Concerto Madrigalesco d'Ercole Bernabei
(EnPhases) mars 2023
Comme nous aurions aimé être une petite souris pour assister à la naissance de ce beau disque. Cavaler dans la nef, aller du narthex au chœur en passant par le transept dans l’église Notre-Dame de Trédrez-Locquémeau. Se cacher sous les bancs, se faufiler, observer Marco Horvat (théorbe, archiluth, lirone, guitare baroque), Ayumi Nakagawa (clavecin et orgue), Caroline Lieby (harpe), Eliaz Hercelin (basse de gambe), Anne-Sophie Eiselé (dessus et basse de viole, lirone), la soprano Myriam Arbouz, la mezzo-soprano Marine Fribourg, le haute-contre Andrea Gavagnin, le ténor et dessus et basse de viole Francisco Mañalich et la basse Jan Jeroen Bredewold.
Écouter l’ensemble Faenza chanter les pièces du Concerto Madrigalesco a tre voci diverse d’Ercole Bernabei. Être là, minuscule, presque invisible, peut-être chassée par Franck Jaffrès qui craindrait pour ses câbles, assister à la création, à l’élaboration de cette musique.
Originaire de Caprarola, Bernabei a été l’élève d’Orazio Benevoli, éminent compositeur de l'école romaine et d'Antonio Pastorelli. Il devient organiste puis maître de chapelle de l'église Saint-Louis-des-Français succédant à Luigi Rossi à la tribune de l'orgue, puis maître de chapelle de la basilique Saint-Jean-de-Latran poste occupé auparavant par Giuseppe Corsi. À la même époque, il est au service du prince Flavio Orsini, duc de Bracciano.
En juin 1672, grâce au soutien de la reine Christine de Suède, il est nommé directeur de la Cappella Giulia au Vatican. Il quitte ses fonctions assez rapidement puisque deux ans plus tard, il succède à Johann Kaspar Kerll en tant que maître de chapelle du prince Ferdinand-Marie de Bavière. Il y meurt en décembre 1687.
Digne élève de Benevoli, Bernabei se distingue par son aisance à manier le style polyphonique. Sa musique est dans la grande tradition de l'école romaine et évite les artifices trop exagérés. Il donne au chant une nouvelle force expressive, travaille particulièrement la prosodie. Une modernité, tout en s’appuyant sur une tradition (contrepoint simple, théorie des affects...) qui s’entend dans les pièces du Concerto Madrigalesco aussi bien dans la complexité de l’écriture en contrepoint que dans la beauté magnétique des mélodies.

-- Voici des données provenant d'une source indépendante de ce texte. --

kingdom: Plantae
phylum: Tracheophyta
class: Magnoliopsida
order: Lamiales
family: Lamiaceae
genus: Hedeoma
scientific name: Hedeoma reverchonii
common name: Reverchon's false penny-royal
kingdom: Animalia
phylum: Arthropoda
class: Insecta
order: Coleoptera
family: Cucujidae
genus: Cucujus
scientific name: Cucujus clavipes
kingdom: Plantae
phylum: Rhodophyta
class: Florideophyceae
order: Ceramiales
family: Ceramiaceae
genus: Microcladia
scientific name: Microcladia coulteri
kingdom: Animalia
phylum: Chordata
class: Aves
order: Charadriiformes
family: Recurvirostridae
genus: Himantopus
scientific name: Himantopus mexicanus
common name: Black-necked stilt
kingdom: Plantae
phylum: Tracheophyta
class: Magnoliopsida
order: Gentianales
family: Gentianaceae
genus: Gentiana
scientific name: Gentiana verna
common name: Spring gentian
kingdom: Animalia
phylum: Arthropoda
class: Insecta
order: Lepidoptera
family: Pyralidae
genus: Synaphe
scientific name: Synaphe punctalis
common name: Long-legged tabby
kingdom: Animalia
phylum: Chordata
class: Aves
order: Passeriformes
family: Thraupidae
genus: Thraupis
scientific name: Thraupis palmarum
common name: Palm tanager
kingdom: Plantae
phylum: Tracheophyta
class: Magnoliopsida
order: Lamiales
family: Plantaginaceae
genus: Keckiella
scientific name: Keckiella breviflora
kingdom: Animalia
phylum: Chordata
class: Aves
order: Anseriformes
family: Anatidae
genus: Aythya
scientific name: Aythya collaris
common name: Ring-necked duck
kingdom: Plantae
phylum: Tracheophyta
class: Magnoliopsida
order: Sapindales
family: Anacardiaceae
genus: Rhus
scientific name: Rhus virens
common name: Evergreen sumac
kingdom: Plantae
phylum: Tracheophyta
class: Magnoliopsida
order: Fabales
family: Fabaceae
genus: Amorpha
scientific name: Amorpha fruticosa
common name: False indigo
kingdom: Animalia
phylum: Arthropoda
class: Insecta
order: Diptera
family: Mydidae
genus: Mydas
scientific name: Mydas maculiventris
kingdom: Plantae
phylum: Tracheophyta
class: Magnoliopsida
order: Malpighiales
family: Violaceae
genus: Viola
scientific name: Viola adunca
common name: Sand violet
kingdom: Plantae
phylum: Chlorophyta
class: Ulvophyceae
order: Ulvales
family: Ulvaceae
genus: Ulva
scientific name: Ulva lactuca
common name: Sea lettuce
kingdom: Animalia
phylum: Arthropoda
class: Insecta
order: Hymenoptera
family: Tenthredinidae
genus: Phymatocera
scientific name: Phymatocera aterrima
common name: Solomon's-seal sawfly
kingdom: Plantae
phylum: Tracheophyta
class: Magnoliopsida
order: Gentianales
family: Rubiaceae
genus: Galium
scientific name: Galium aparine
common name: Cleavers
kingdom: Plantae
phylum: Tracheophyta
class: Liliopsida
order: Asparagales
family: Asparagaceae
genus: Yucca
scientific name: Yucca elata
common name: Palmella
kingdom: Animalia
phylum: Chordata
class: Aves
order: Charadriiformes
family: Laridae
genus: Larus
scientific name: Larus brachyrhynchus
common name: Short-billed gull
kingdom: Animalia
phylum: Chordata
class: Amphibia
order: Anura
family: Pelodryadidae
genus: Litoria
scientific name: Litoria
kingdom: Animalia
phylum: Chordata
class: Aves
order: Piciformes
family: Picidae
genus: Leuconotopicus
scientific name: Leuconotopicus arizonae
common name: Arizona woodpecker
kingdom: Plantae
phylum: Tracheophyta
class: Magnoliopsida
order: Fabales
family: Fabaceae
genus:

Marco Horvat et l’ensemble Faenza, (superbe ensemble au demeurant) en font une interprétation ardente, virtuose. L’ensemble, habité musicalement, nous enveloppe de beauté avec sa richesse polyphonique, une mobilité des dynamiques, une finesse du phrasé, de l’articulation et de l’ornementation. Ils ont preuve d’une analyse presque scientifique, d’une recherche historique (le disque est enregistré dans le cadre du programme PerformArt porté par Anne-Madeleine Goulet du CNRS). Superbe.